> **Exercise inputs**
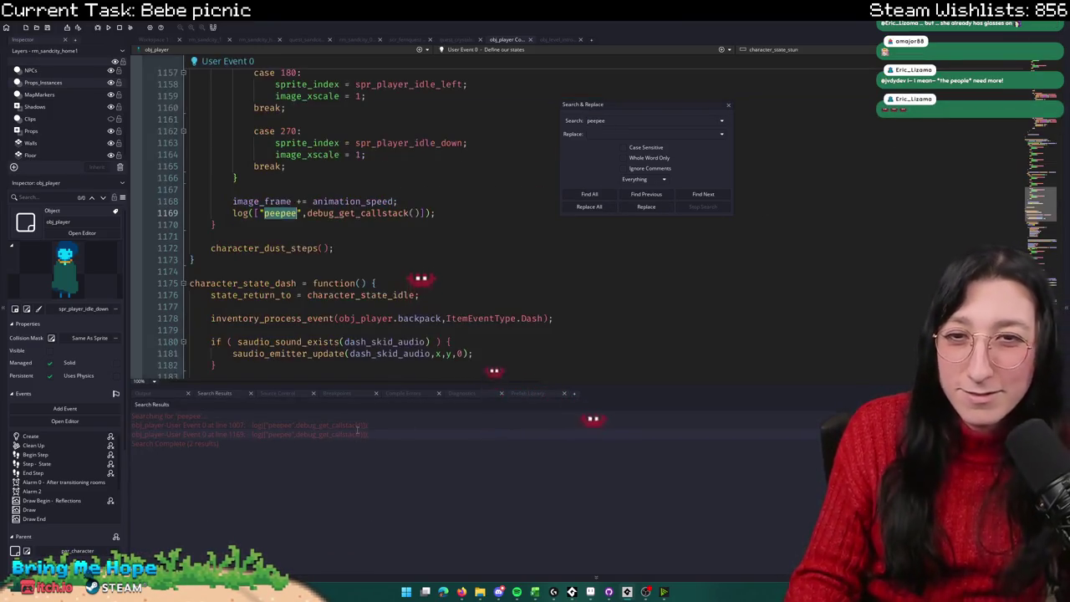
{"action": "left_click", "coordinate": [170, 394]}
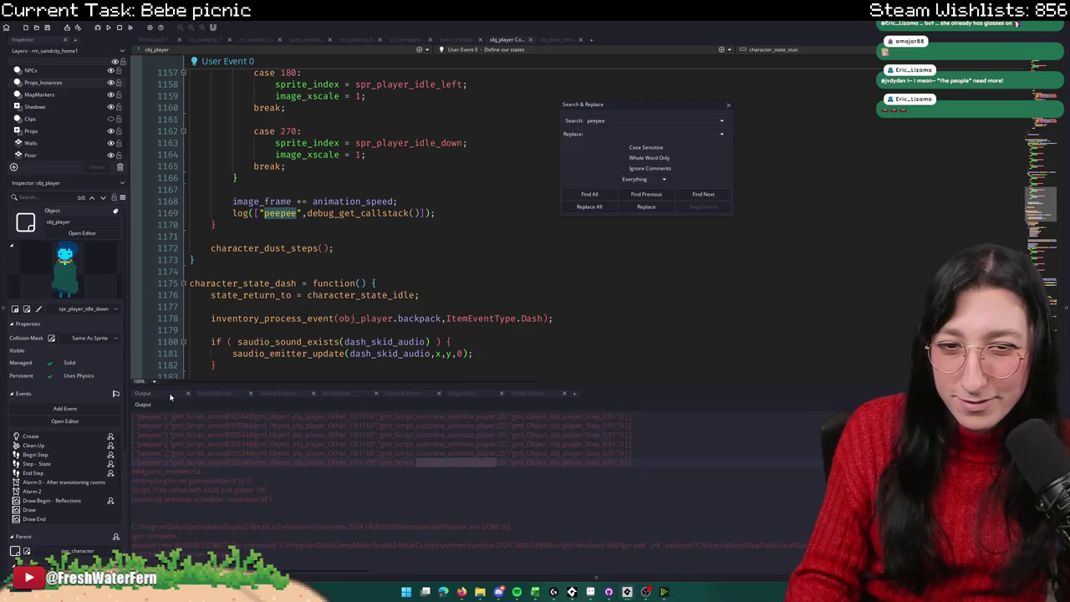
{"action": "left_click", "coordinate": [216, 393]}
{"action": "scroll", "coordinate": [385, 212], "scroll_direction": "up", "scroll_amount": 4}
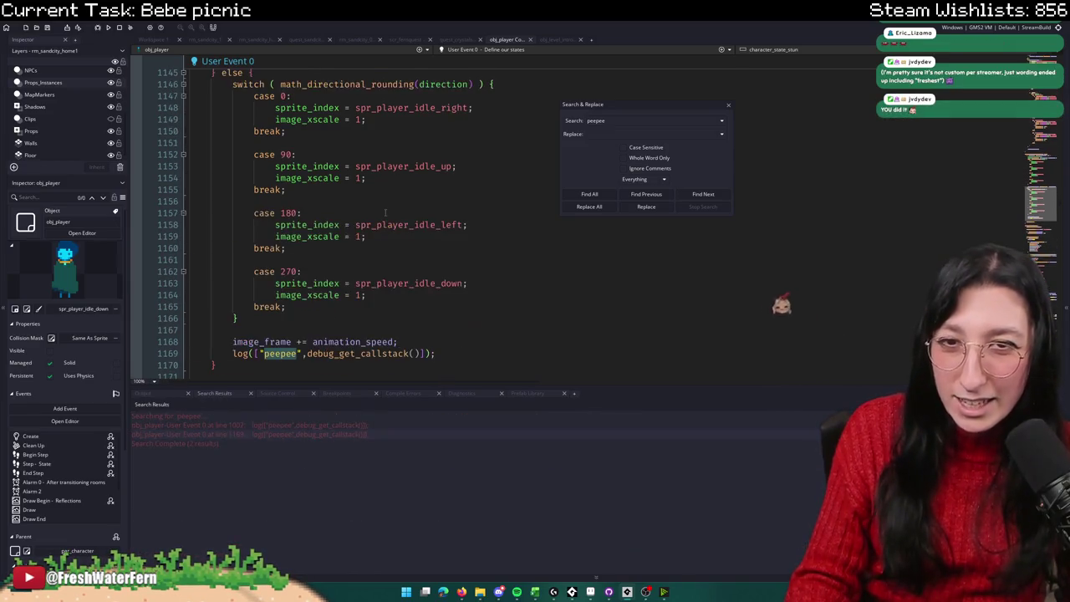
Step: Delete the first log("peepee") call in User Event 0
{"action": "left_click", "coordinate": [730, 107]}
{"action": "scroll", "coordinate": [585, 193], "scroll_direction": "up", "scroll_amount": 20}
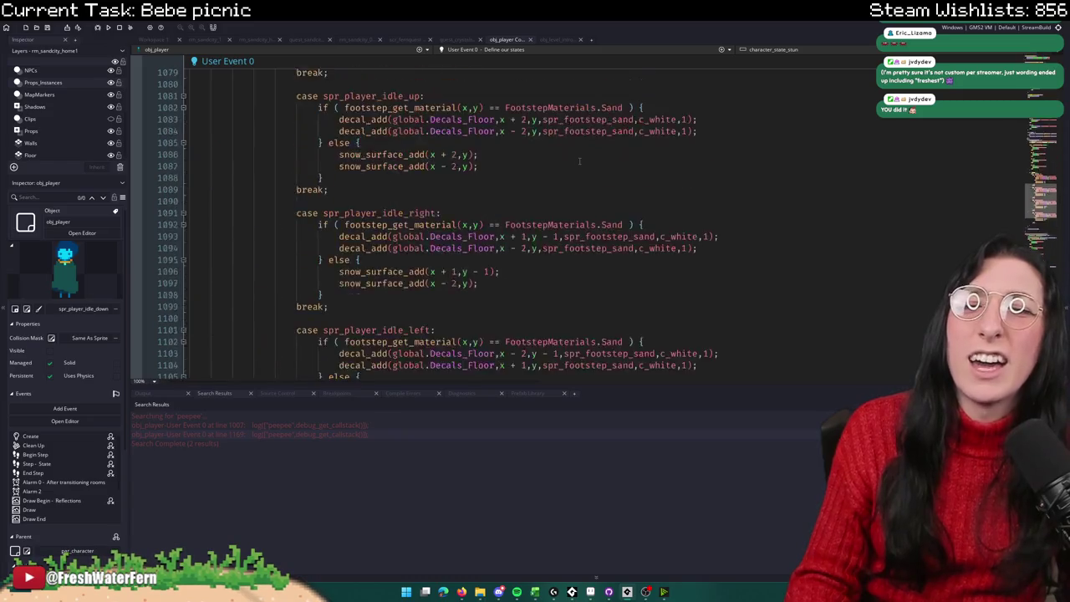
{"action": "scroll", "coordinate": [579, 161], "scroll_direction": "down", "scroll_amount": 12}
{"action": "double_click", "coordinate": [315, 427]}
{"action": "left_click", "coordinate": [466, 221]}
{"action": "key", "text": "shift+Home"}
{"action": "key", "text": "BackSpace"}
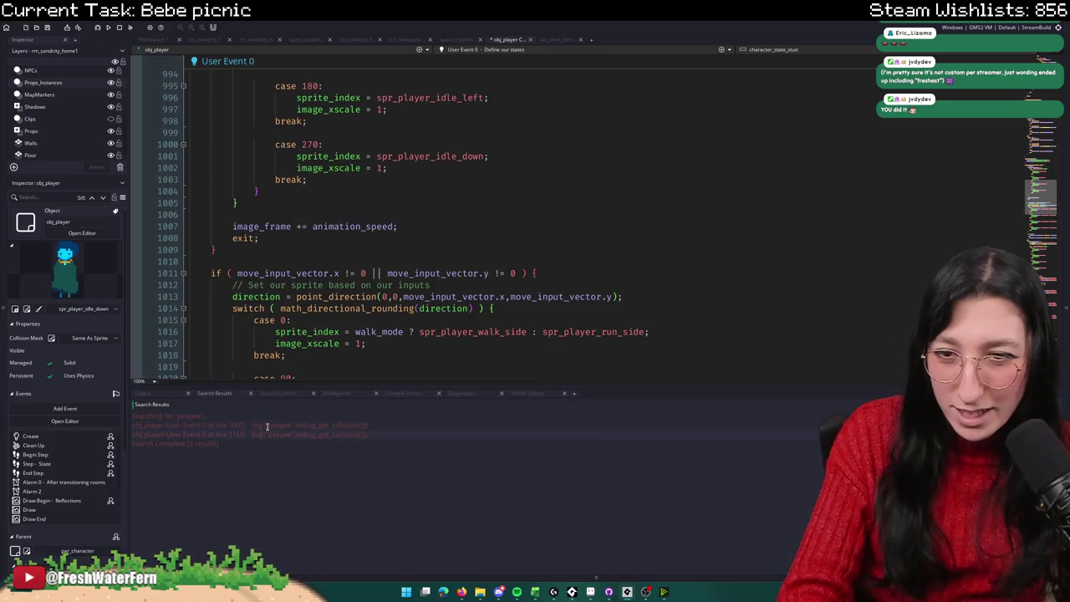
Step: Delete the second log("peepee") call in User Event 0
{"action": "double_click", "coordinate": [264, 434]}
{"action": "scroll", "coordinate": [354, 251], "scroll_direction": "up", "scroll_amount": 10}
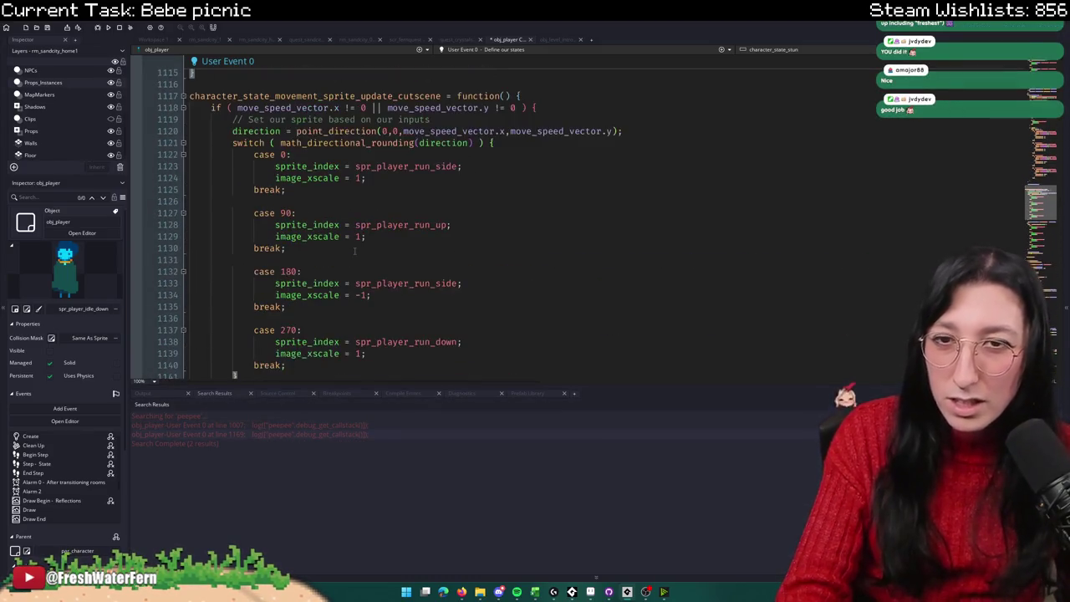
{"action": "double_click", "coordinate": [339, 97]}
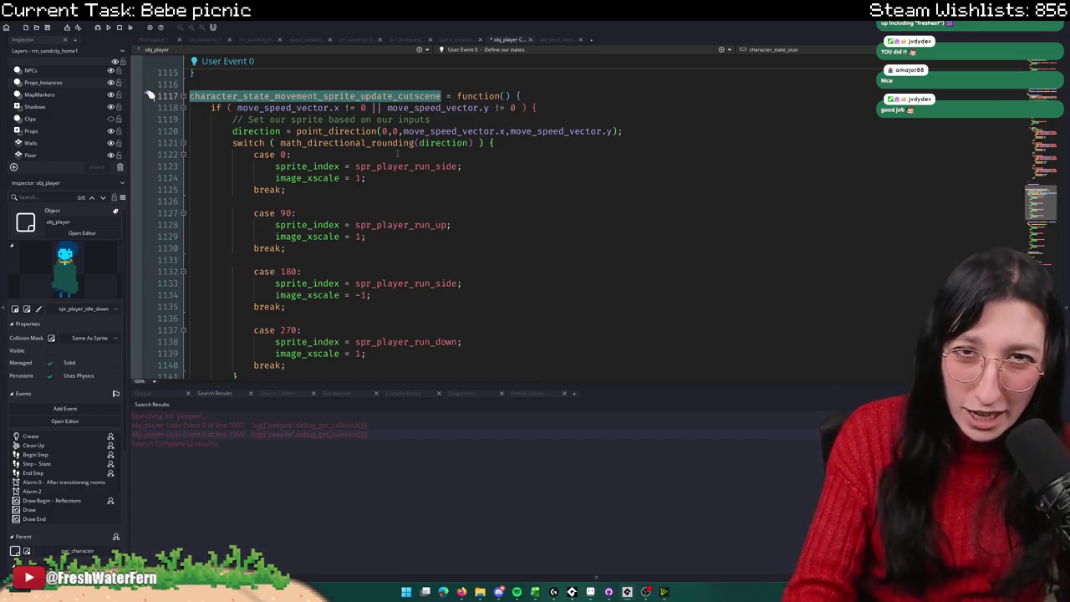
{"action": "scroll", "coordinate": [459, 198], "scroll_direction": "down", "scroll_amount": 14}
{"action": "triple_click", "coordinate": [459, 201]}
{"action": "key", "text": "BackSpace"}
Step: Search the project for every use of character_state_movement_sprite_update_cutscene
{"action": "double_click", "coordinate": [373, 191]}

> **Your goal**
Copy each line above where "scroll" appears.

> **Answer to this exercise**
{"action": "scroll", "coordinate": [385, 212], "scroll_direction": "up", "scroll_amount": 4}
{"action": "scroll", "coordinate": [585, 193], "scroll_direction": "up", "scroll_amount": 20}
{"action": "scroll", "coordinate": [579, 161], "scroll_direction": "down", "scroll_amount": 12}
{"action": "scroll", "coordinate": [354, 251], "scroll_direction": "up", "scroll_amount": 10}
{"action": "scroll", "coordinate": [459, 198], "scroll_direction": "down", "scroll_amount": 14}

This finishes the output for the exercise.